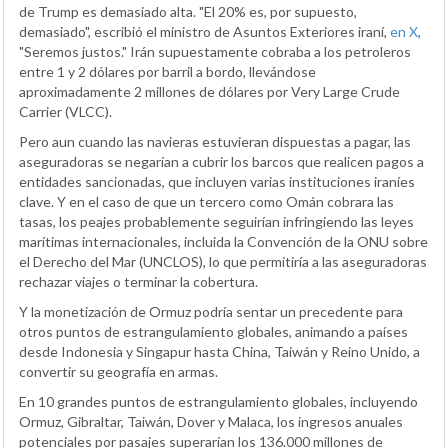
de Trump es demasiado alta. "El 20% es, por supuesto,
demasiado", escribió el ministro de Asuntos Exteriores iraní,
en X
,
"Seremos justos." Irán supuestamente cobraba a los petroleros
entre 1 y 2 dólares por barril a bordo, llevándose
aproximadamente 2 millones de dólares por Very Large Crude
Carrier (VLCC).
Pero aun cuando las navieras estuvieran dispuestas a pagar, las
aseguradoras se negarían a cubrir los barcos que realicen pagos a
entidades sancionadas, que incluyen varias instituciones iraníes
clave. Y en el caso de que un tercero como Omán cobrara las
tasas, los peajes probablemente seguirían infringiendo las leyes
marítimas internacionales, incluida la Convención de la ONU sobre
el Derecho del Mar (UNCLOS), lo que permitiría a las aseguradoras
rechazar viajes o terminar la cobertura.
Y la monetización de Ormuz podría sentar un precedente para
otros puntos de estrangulamiento globales, animando a países
desde Indonesia y Singapur hasta China, Taiwán y Reino Unido, a
convertir su geografía en armas.
En 10 grandes puntos de estrangulamiento globales, incluyendo
Ormuz, Gibraltar, Taiwán, Dover y Malaca, los ingresos anuales
potenciales por pasajes superarían los 136.000 millones de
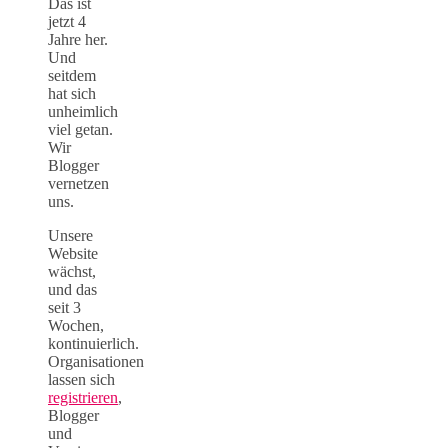
Das ist
jetzt 4
Jahre her.
Und
seitdem
hat sich
unheimlich
viel getan.
Wir
Blogger
vernetzen
uns.
Unsere
Website
wächst,
und das
seit 3
Wochen,
kontinuierlich.
Organisationen
lassen sich
registrieren
,
Blogger
und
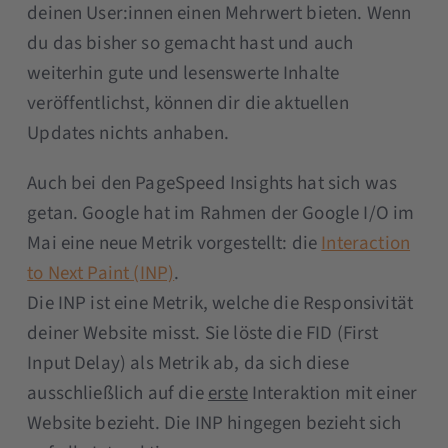
deinen User:innen einen Mehrwert bieten. Wenn
du das bisher so gemacht hast und auch
weiterhin gute und lesenswerte Inhalte
veröffentlichst, können dir die aktuellen
Updates nichts anhaben.
Auch bei den PageSpeed Insights hat sich was
getan. Google hat im Rahmen der Google I/O im
Mai eine neue Metrik vorgestellt: die
Interaction
to Next Paint (INP)
.
Die INP ist eine Metrik, welche die Responsivität
deiner Website misst. Sie löste die FID (First
Input Delay) als Metrik ab, da sich diese
ausschließlich auf die
erste
Interaktion mit einer
Website bezieht. Die INP hingegen bezieht sich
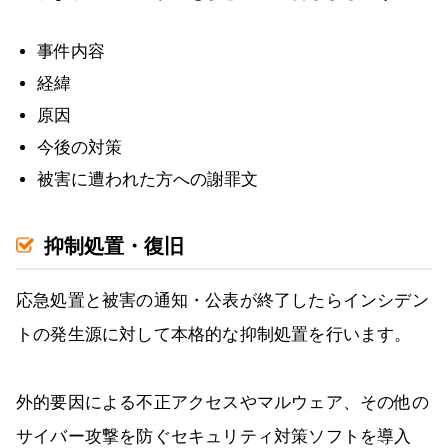
事件内容
経緯
原因
今後の対策
被害に遭われた方への謝罪文
抑制処置・復旧
応急処置と被害の通知・公表が終了したらインシデン
トの発生源に対して本格的な抑制処置を行います。
外的要因による不正アクセスやマルウェア、その他の
サイバー攻撃を防ぐセキュリティ対策ソフトを導入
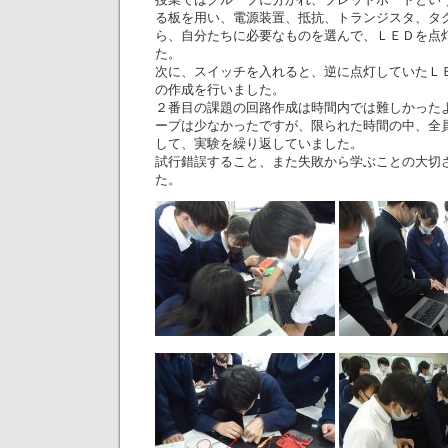
る板を用い、電源装置、抵抗、トランジスタ、タ
ら、自分たちに必要なものを選んで、ＬＥＤを点
た。
次に、スイッチを入れると、逆に点灯していたＬ
の作成を行いました。
２番目の課題の回路作成は時間内では難しかった
ープは少なかったですが、限られた時間の中、全
して、実験を繰り返していました。
試行錯誤すること、また失敗から学ぶことの大切
た。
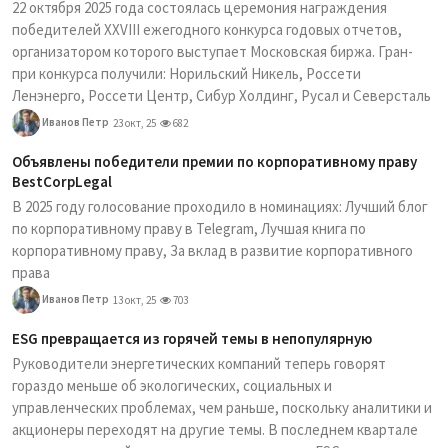
22 октября 2025 года состоялась церемония награждения
победителей XXVIII ежегодного конкурса годовых отчетов,
организатором которого выступает Московская биржа. Гран-
при конкурса получили: Норильский Никель, Россети
Ленэнерго, Россети Центр, Сибур Холдинг, Русал и Северсталь
Иванов Петр
23 окт, 25
682
Объявлены победители премии по корпоративному праву
BestCorpLegal
В 2025 году голосование проходило в номинациях: Лучший блог
по корпоративному праву в Telegram, Лучшая книга по
корпоративному праву, За вклад в развитие корпоративного
права
Иванов Петр
13 окт, 25
703
ESG превращается из горячей темы в непопулярную
Руководители энергетических компаний теперь говорят
гораздо меньше об экологических, социальных и
управленческих проблемах, чем раньше, поскольку аналитики и
акционеры переходят на другие темы. В последнем квартале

****************************************

▶ **Task objective**: Your reply must contain the line with "BestCorpLegal" and each later line of the material, word for word, and nothing else.

▶ **Exercise answer**:
BestCorpLegal
В 2025 году голосование проходило в номинациях: Лучший блог
по корпоративному праву в Telegram, Лучшая книга по
корпоративному праву, За вклад в развитие корпоративного
права
Иванов Петр
13 окт, 25
703
ESG превращается из горячей темы в непопулярную
Руководители энергетических компаний теперь говорят
гораздо меньше об экологических, социальных и
управленческих проблемах, чем раньше, поскольку аналитики и
акционеры переходят на другие темы. В последнем квартале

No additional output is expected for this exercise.